Bishop Says Octuple Bigamy Due to “Misunderstanding”

LTB logo

Bishop Anthony Owens of Memphis, Tennessee, is back in jail on bigamy charges again after a woman said he proposed to her not long after being released from serving his previous sentence.

He had apparently proposed to three other women over the last year as well, which is not in itself illegal but does cause authorities some concern, given that he does not seem to have divorced any of his existing eight wives.

Bishop Owens, who is not in fact a bishop but rather a "traveling minister" who happens to be named "Bishop," married for the first time in 1990, when he was 18. Young love, perhaps, although his bride was 43. According to Owens, that marriage was troubled from the start, and two years later he married a younger woman (she was 41). Owens didn't bother to divorce his first wife, which he said was due to a "misunderstanding" of Mormon teachings.

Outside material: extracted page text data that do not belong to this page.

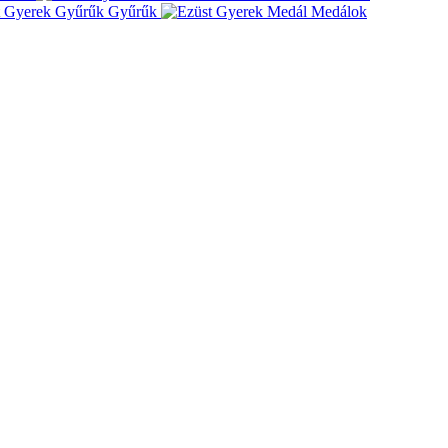
Gyűrűk
Medálok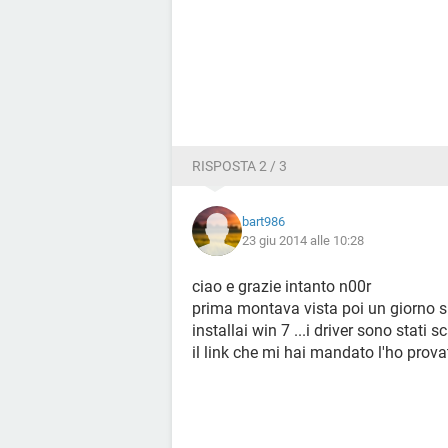
RISPOSTA 2 / 3
bart986
23 giu 2014 alle 10:28
ciao e grazie intanto n00r
prima montava vista poi un giorno s
installai win 7 ...i driver sono stati s
il link che mi hai mandato l'ho provat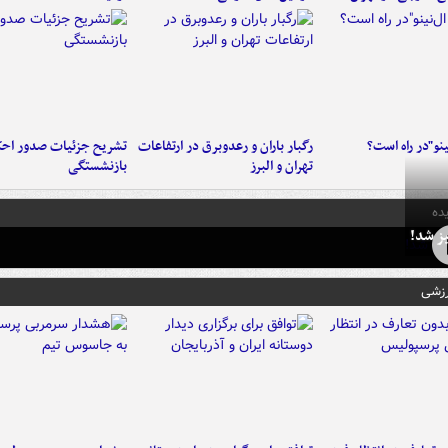
ینو"در راه است؟
رگبار باران و رعدوبرق در ارتفاعات
تشریح جزئیات صدور احک
تهران و البرز
بازنشستگی
ده
ز شد!
رزشی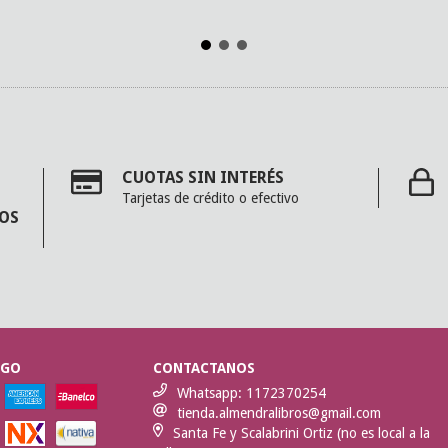
CUOTAS SIN INTERÉS
Tarjetas de crédito o efectivo
MOS
AGO
CONTACTANOS
Whatsapp: 1172370254
tienda.almendralibros@gmail.com
Santa Fe y Scalabrini Ortiz (no es local a la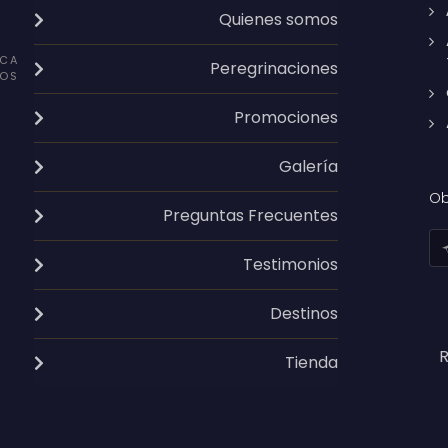
Quienes somos
CA
Peregrinaciones
OS
Promociones
Galería
Ob
Preguntas Frecuentes
Testimonios
Destinos
R
Tienda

It's not clear from the report whether Bishop was a Mormon, so his misunderstanding may be understandable.

The misunderstanding confused Owens into marrying six other women in four different states between 1995 and 2002. Wife number eight somehow learned about the others, and called police.  Owens was convicted of bigamy and served two years in prison. He got out sometime in 2004 or 2005, and in March 2005 encountered Betty Dixon in a Memphis casino. "He was a slick talker," Dixon said.  "He told me God had sent him to me and I needed help."

The Lord works in casinos in mysterious ways. Sometimes He works through the tumbling of the dice, and sometimes through a traveling minister named "Bishop" who already has eight wives. All is according to His will.

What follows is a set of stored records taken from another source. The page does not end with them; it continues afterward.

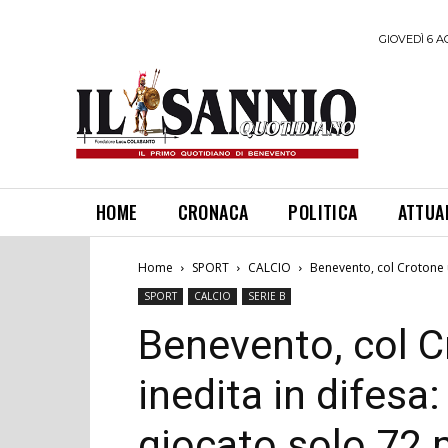
GIOVEDÌ 6 A
HOME
CRONACA
POLITICA
ATTUA
Home
SPORT
CALCIO
Benevento, col Crotone u
SPORT
CALCIO
SERIE B
Benevento, col C
inedita in difesa
giocato solo 72 m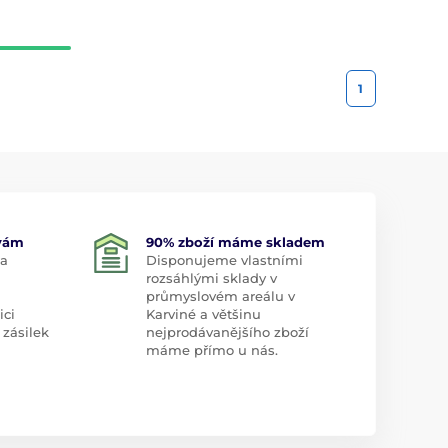
1
 vám
90% zboží máme skladem
 a
Disponujeme vlastními
rozsáhlými sklady v
průmyslovém areálu v
ici
Karviné a většinu
 zásilek
nejprodávanějšího zboží
máme přímo u nás.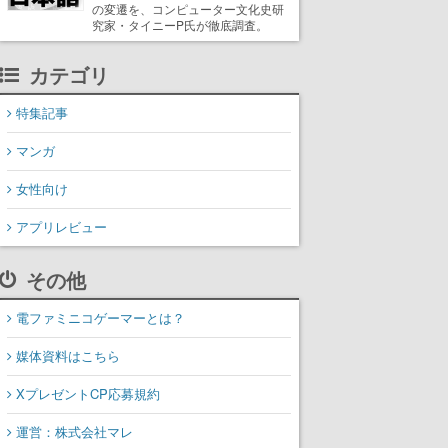
の変遷を、コンピューター文化史研
究家・タイニーP氏が徹底調査。
カテゴリ
特集記事
マンガ
女性向け
アプリレビュー
その他
電ファミニコゲーマーとは？
媒体資料はこちら
XプレゼントCP応募規約
運営：株式会社マレ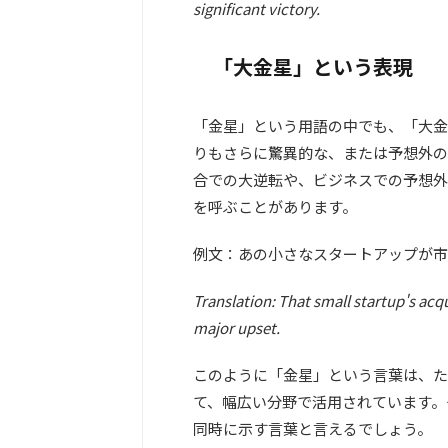
significant victory.
「大金星」という表現
「金星」という用語の中でも、「大金
りもさらに驚異的な、または予想外の
合での大逆転や、ビジネスでの予想外
を呼ぶことがあります。
例文：あの小さなスタートアップが市
Translation: That small startup's acq
major upset.
このように「金星」という言葉は、た
て、幅広い分野で活用されています。
同時に示す言葉と言えるでしょう。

Dixon does not seem to have married Owens, whose way with women may have atrophied a bit after a couple years in the joint. Within six months, he had proposed to another woman, and another a month after that. Then he received another message from the Lord apparently saying that the first eleven were a good start, but that he should propose to Karen Ward too. "He said God gave him a message that he was going to move my family to California for a better life. . . . He said he is a real man of the Lord. But he is just a mess. I hate the day that I met him."  Ward did not say which day was responsible for the attempted bigamy or if it was to blame for the previous eleven attempts too, but hopefully whoever turned Owens in this time told the police about it. Owens is in the county jail awaiting a hearing on whether he will be sent back to prison (I assume on a probation violation—there doesn't seem to be any harm in asking).

Owens did not comment for today's report, but in the past he has maintained that he did divorce at least some of the eight women he actually married. He just can't remember which ones.

Update: According to this more extensive report from the Tuscaloosa News, Owens was a Pentecostal Christian, not a Mormon, so as I suggested above that might explain his "misunderstanding" of Mormon teachings about plural marriage.

Update II: It turns out that "Bishop" was not in fact Anthony Owens's first name, just a title he had given himself. Also, please do not confuse the octagamist "'Bishop' Anthony Owens" with Bishop Tony Owens, who operates House of David Ministries in Apopka, Florida, and had to put up a disclaimer a while back to assure his flock that he was not the "Anthony G. Owens" who had married eight women. These are two very different people.